Democrats should rethink how best to use those prime-time hours across three nights. Instead of rote speeches, they could feature more dynamic content.
They can show mini-documentaries on the state of America under Mr. Trump — farmers and workers affected by the administration’s tariffs and other economic policies and residents of Puerto Rico abandoned after Hurricane Maria — and video testimonies from Americans whose lives have been touched by Mr. Biden’s leadership. They can harness the creativity of Hollywood and grass-roots supporters alike to offer exclusive content like musical performances from in-demand artists and episodes of hit TV shows.
Mr. Biden is generally favored in national and swing-state polls, but it’s important to put this lead in perspective. At this point four years ago, Hillary Clinton also enjoyed a polling advantage over Mr. Trump. The Clinton campaign played it safe with a quintessential “Rose Garden strategy,” limiting media access and skipping campaign stops in swing states like Wisconsin, with an unshakable faith that Mr. Trump would eventually self-destruct.

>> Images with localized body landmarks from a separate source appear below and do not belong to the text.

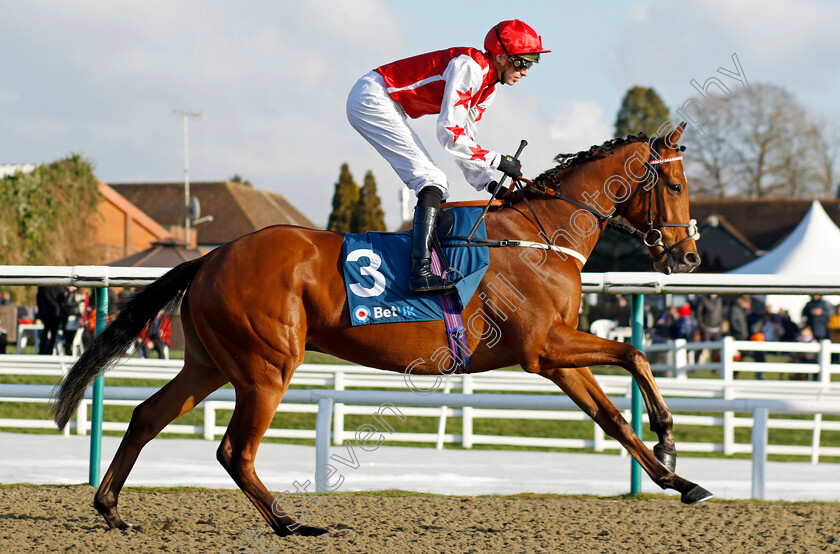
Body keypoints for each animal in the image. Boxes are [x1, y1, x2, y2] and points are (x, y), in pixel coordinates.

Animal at [50, 122, 708, 536]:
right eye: (675, 185)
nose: (687, 257)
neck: (540, 235)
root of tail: (211, 256)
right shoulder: (544, 348)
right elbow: (633, 353)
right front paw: (669, 439)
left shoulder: (553, 358)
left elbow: (613, 415)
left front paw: (677, 478)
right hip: (267, 367)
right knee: (234, 450)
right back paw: (290, 522)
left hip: (209, 363)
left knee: (147, 416)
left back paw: (111, 508)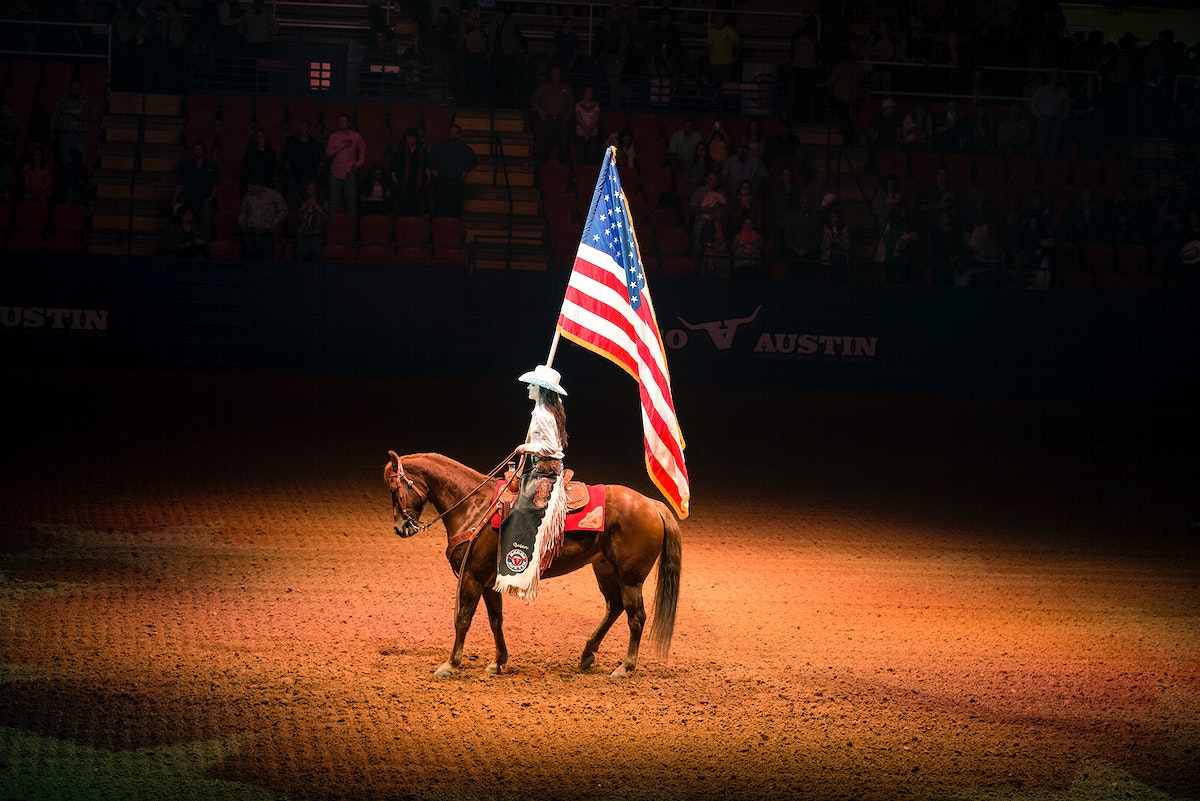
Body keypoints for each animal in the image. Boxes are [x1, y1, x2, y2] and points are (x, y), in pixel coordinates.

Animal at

Similarly, in crisis management, Mr. Biden can also learn something from the failures of Mrs. Clinton and another previous Democratic nominee, John Kerry. Neither could squelch partisan narratives (a secret email server and Swift Boat attacks) by trying to starve them of oxygen. Last week, in his appearance on “Morning Joe” to address sexual assault accusations by his former Senate aide Tara Reade, Mr. Biden smartly followed best crisis-management practice: a no-holds-barred sit-down. He took on the allegations directly, forcefully denied them and answered no fewer than 20 questions, helping to put to rest any suspicions that he might be hiding something.
Ultimately, for Mr. Biden to be victorious, he’s going to have to beat the heavyweight champion of generating media attention, Mr. Trump. He should be willing to go everywhere, as Mr. Trump was in 2016. It is an indication of the president’s weakness four years later that he sticks to the safety of Fox News, Sean Hannity’s show and Twitter.
Mr. Trump’s freewheeling moments in appearances that do reach a broader audience, as in the daily coronavirus briefings, have exposed him as unfit, like his recent suggestion to treat Covid-19 with disinfectant. If the public continues to lose confidence in his management of the pandemic, it’s likely that he’ll revert even more to predictable and small partisan corners.
By going everywhere, Mr. Biden will meet voters where they are, on their terms. Being able to do so without leaving his makeshift home studio gives him a tremendous advantage.
It’s only fitting that a “return to normalcy” would be achieved through the most abnormal circumstances in recent campaign history.